Un accessorio che spopolava era il modello "wraparounds" dei " Rayban ", che ottenero una grande fama presso gli amanti di black music per essere il modello classico usato da Ray Charles.  L'alternativa erano i " Polaroid " ( with thin gold frames ) nel modello  reso famoso da Prince Buster

Così " conciati " era quasi inevitabile che succedesse quello che viene descritto nel libro ' Last Night a DJ Saved My Life ' : " Your friends, still stuck on progressive rock or perhaps discovering the glittery pop modes of glam rock and Bowie, laugh at you.   

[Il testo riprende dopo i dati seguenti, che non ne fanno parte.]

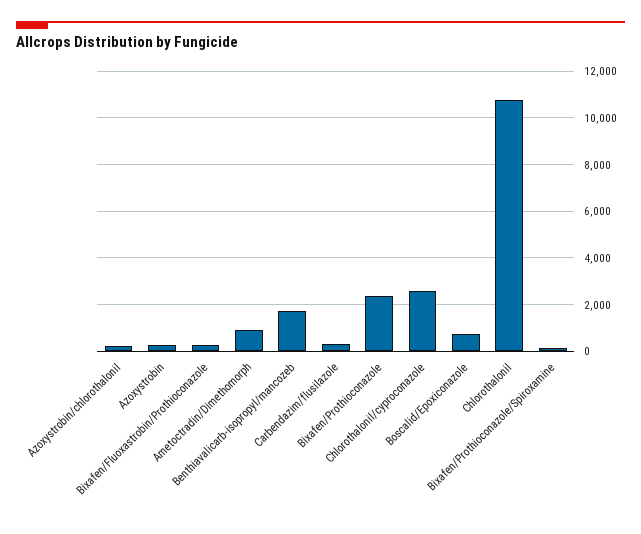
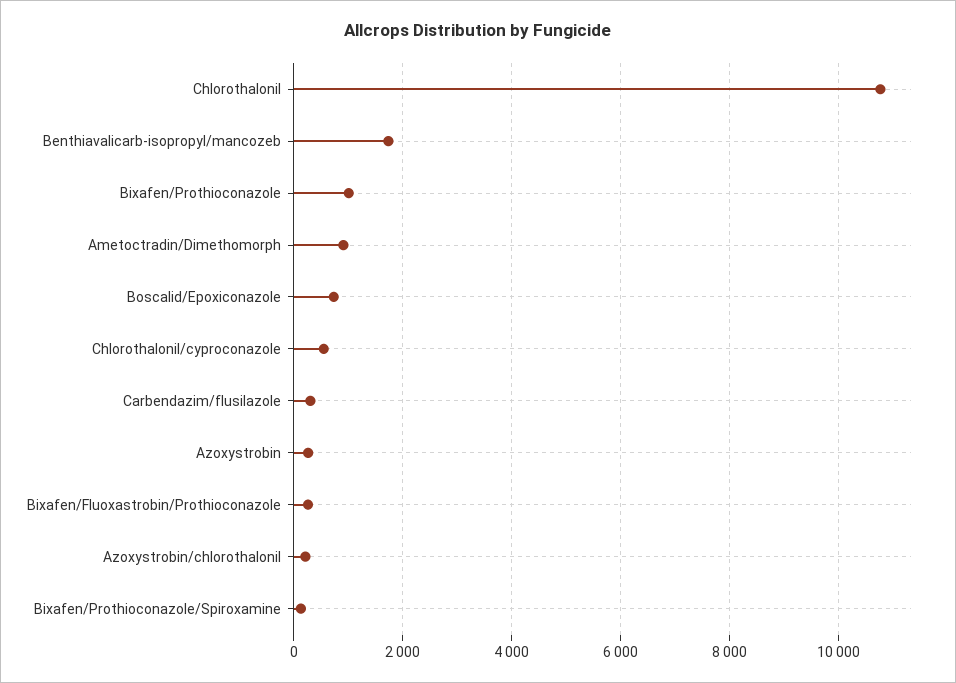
  {
    "Azoxystrobin/chlorothalonil": 200,
    "Azoxystrobin": 200,
    "Bixafen/Fluoxastrobin/Prothioconazole": 200,
    "Ametoctradin/Dimethomorph": 1000,
    "Benthiavalicarb-isopropyl/mancozeb": 1800,
    "Carbendazim/flusilazole": 400,
-   "Bixafen/Prothioconazole": 2500,
+   "Bixafen/Prothioconazole": 1000,
-   "Chlorothalonil/cyproconazole": 2500,
+   "Chlorothalonil/cyproconazole": 600,
    "Boscalid/Epoxiconazole": 800,
    "Chlorothalonil": 10800,
    "Bixafen/Prothioconazole/Spiroxamine": 200
  }

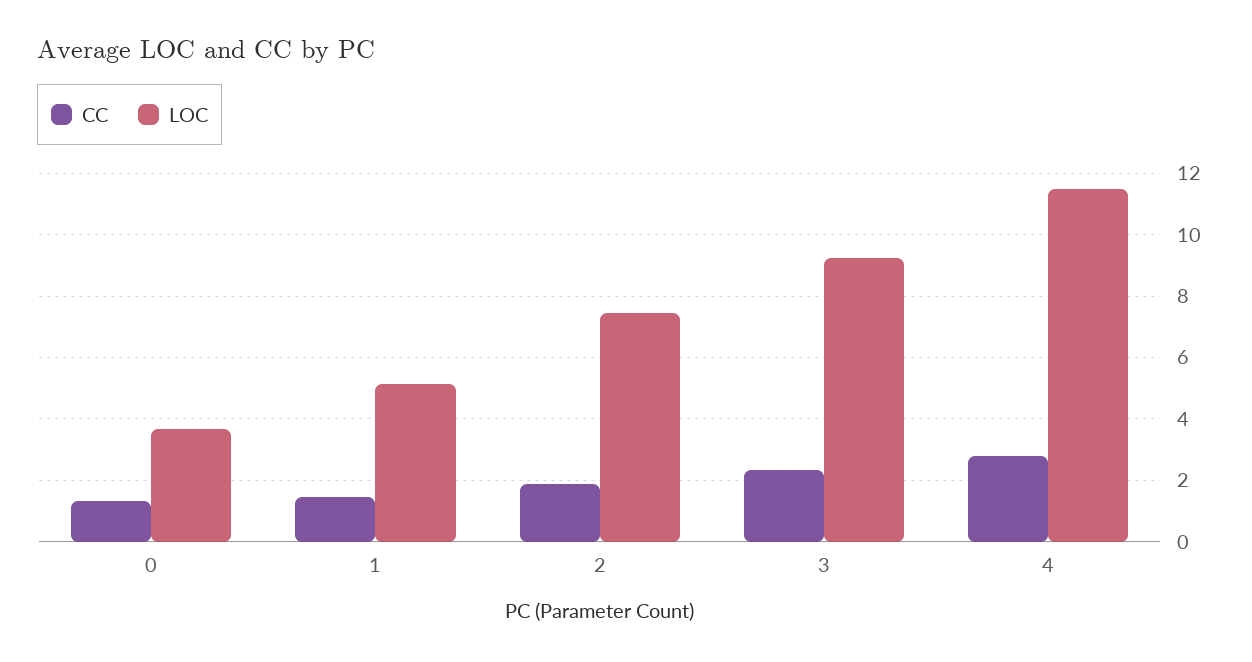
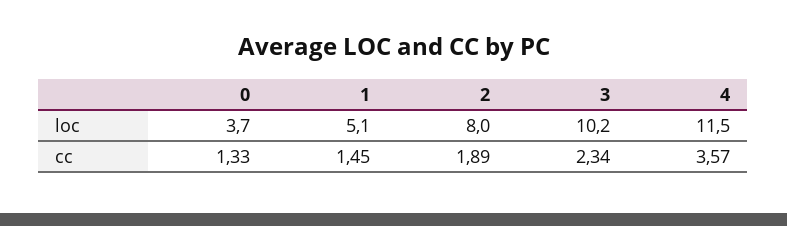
  {
    "CC": {
      "0": 1.33,
      "1": 1.45,
      "2": 1.89,
      "3": 2.34,
-     "4": 2.8
+     "4": 3.57
    },
    "LOC": {
      "0": 3.7,
      "1": 5.1,
-     "2": 7.4,
+     "2": 8,
-     "3": 9.2,
+     "3": 10.2,
      "4": 11.5
    }
  }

They don't understand the secret world you inhabit. They don't understand the clothes, the music, the rituals of your underground existence. For you are a member of a closed order, you belong to one of the most pure and untainted musical movements ever. You are a northern soul boy." 

Le ragazze ? Una esigua minoranza con indosso la " full circle skirt " ( cioè la gonna larghissima che si alzava durante le giravolte, ritornata oggi di gran moda sui dancefloors inglesi )  e poco altro di realmente caratteristico.  L'unica curiosità riguarda l'uso delle spillette (pins), che, ieri come oggi, sono molto in voga tra le donne, mentre gli uomini tendono a snobbarle, preferendo le toppe. 

Si ricorda anche che spesso al "Casino Club" la percentuale dei maschi in pista raggiungeva cifre stratosferiche, e le pochissime ragazze erano delle mosche bianche, conosciute e spesso corteggiate ( la classica formula per respingere le avances era "fuck off i'm dancing !") da tutti.